### [DATA UNDER STUDY]
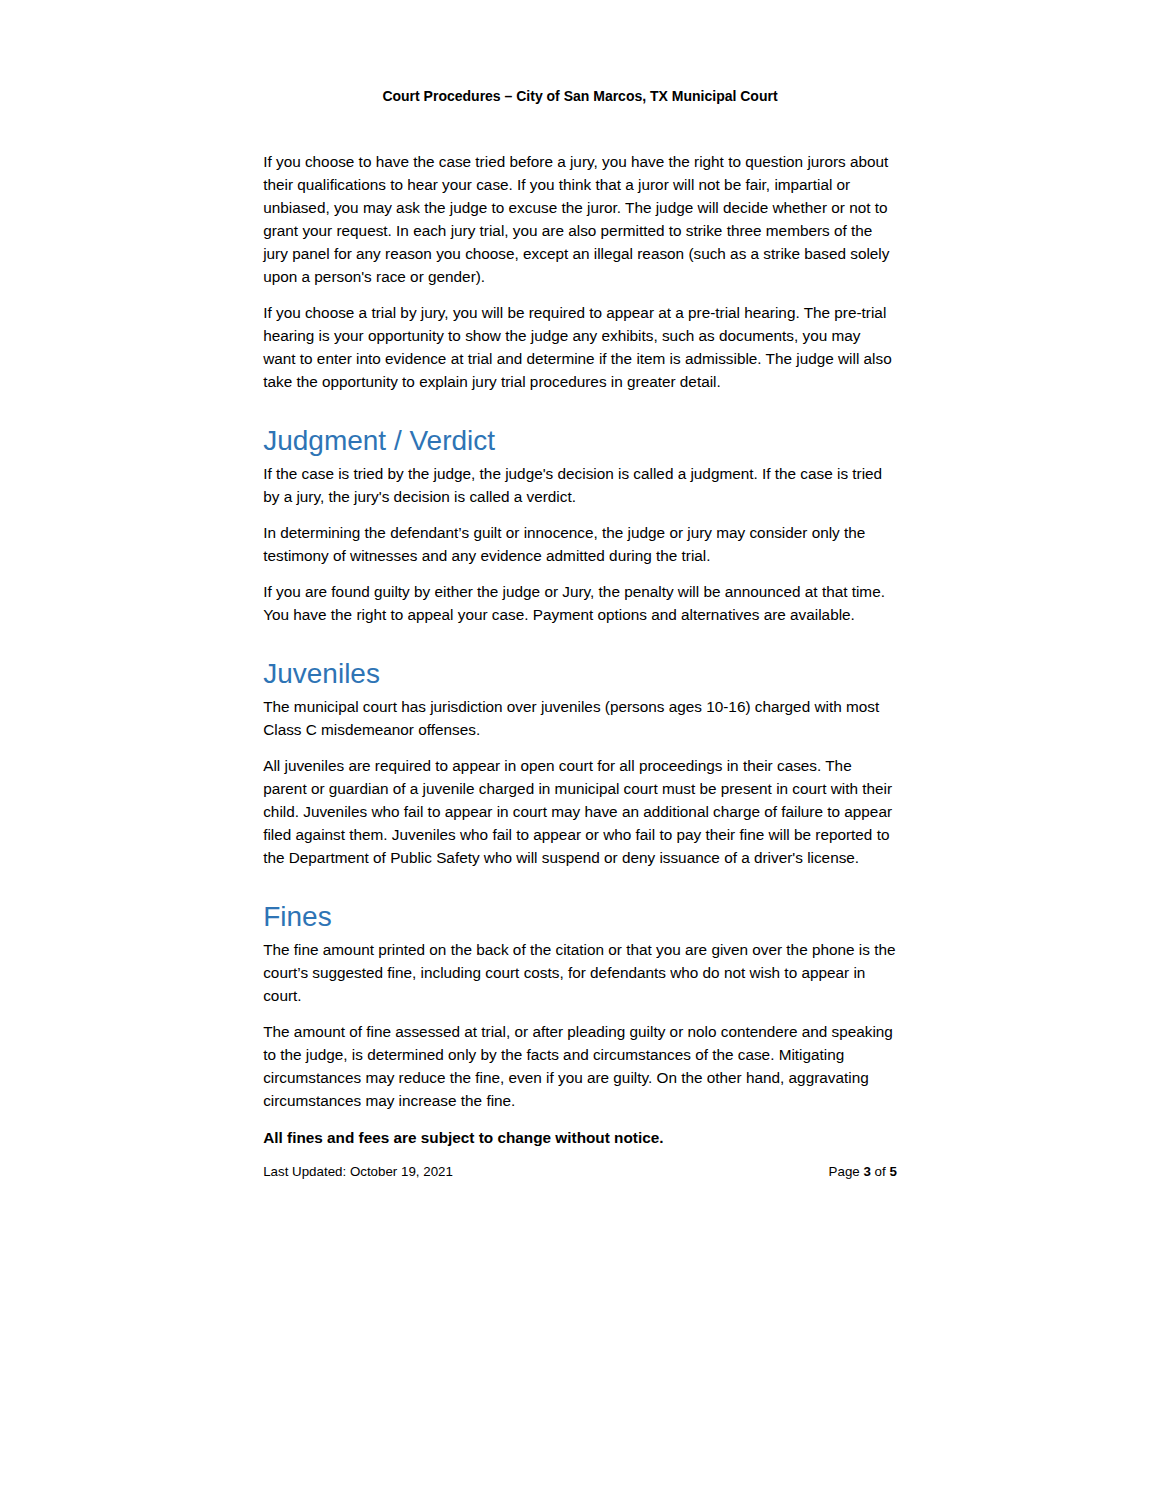Court Procedures – City of San Marcos, TX Municipal Court
If you choose to have the case tried before a jury, you have the right to question jurors about their qualifications to hear your case. If you think that a juror will not be fair, impartial or unbiased, you may ask the judge to excuse the juror. The judge will decide whether or not to grant your request. In each jury trial, you are also permitted to strike three members of the jury panel for any reason you choose, except an illegal reason (such as a strike based solely upon a person's race or gender).
If you choose a trial by jury, you will be required to appear at a pre-trial hearing. The pre-trial hearing is your opportunity to show the judge any exhibits, such as documents, you may want to enter into evidence at trial and determine if the item is admissible. The judge will also take the opportunity to explain jury trial procedures in greater detail.
Judgment / Verdict
If the case is tried by the judge, the judge's decision is called a judgment. If the case is tried by a jury, the jury's decision is called a verdict.
In determining the defendant’s guilt or innocence, the judge or jury may consider only the testimony of witnesses and any evidence admitted during the trial.
If you are found guilty by either the judge or Jury, the penalty will be announced at that time. You have the right to appeal your case. Payment options and alternatives are available.
Juveniles
The municipal court has jurisdiction over juveniles (persons ages 10-16) charged with most Class C misdemeanor offenses.
All juveniles are required to appear in open court for all proceedings in their cases. The parent or guardian of a juvenile charged in municipal court must be present in court with their child. Juveniles who fail to appear in court may have an additional charge of failure to appear filed against them. Juveniles who fail to appear or who fail to pay their fine will be reported to the Department of Public Safety who will suspend or deny issuance of a driver's license.
Fines
The fine amount printed on the back of the citation or that you are given over the phone is the court’s suggested fine, including court costs, for defendants who do not wish to appear in court.
The amount of fine assessed at trial, or after pleading guilty or nolo contendere and speaking to the judge, is determined only by the facts and circumstances of the case. Mitigating circumstances may reduce the fine, even if you are guilty. On the other hand, aggravating circumstances may increase the fine.
All fines and fees are subject to change without notice.
Last Updated: October 19, 2021
Page 3 of 5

### [WHAT YOU SHOULD DO]
I'd like the material duplicated exactly, without its pictures.

### [EXPECTED ANSWER]
Court Procedures – City of San Marcos, TX Municipal Court
If you choose to have the case tried before a jury, you have the right to question jurors about their qualifications to hear your case. If you think that a juror will not be fair, impartial or unbiased, you may ask the judge to excuse the juror. The judge will decide whether or not to grant your request. In each jury trial, you are also permitted to strike three members of the jury panel for any reason you choose, except an illegal reason (such as a strike based solely upon a person's race or gender).
If you choose a trial by jury, you will be required to appear at a pre-trial hearing. The pre-trial hearing is your opportunity to show the judge any exhibits, such as documents, you may want to enter into evidence at trial and determine if the item is admissible. The judge will also take the opportunity to explain jury trial procedures in greater detail.
Judgment / Verdict
If the case is tried by the judge, the judge's decision is called a judgment. If the case is tried by a jury, the jury's decision is called a verdict.
In determining the defendant’s guilt or innocence, the judge or jury may consider only the testimony of witnesses and any evidence admitted during the trial.
If you are found guilty by either the judge or Jury, the penalty will be announced at that time. You have the right to appeal your case. Payment options and alternatives are available.
Juveniles
The municipal court has jurisdiction over juveniles (persons ages 10-16) charged with most Class C misdemeanor offenses.
All juveniles are required to appear in open court for all proceedings in their cases. The parent or guardian of a juvenile charged in municipal court must be present in court with their child. Juveniles who fail to appear in court may have an additional charge of failure to appear filed against them. Juveniles who fail to appear or who fail to pay their fine will be reported to the Department of Public Safety who will suspend or deny issuance of a driver's license.
Fines
The fine amount printed on the back of the citation or that you are given over the phone is the court’s suggested fine, including court costs, for defendants who do not wish to appear in court.
The amount of fine assessed at trial, or after pleading guilty or nolo contendere and speaking to the judge, is determined only by the facts and circumstances of the case. Mitigating circumstances may reduce the fine, even if you are guilty. On the other hand, aggravating circumstances may increase the fine.
All fines and fees are subject to change without notice.
Last Updated: October 19, 2021
Page 3 of 5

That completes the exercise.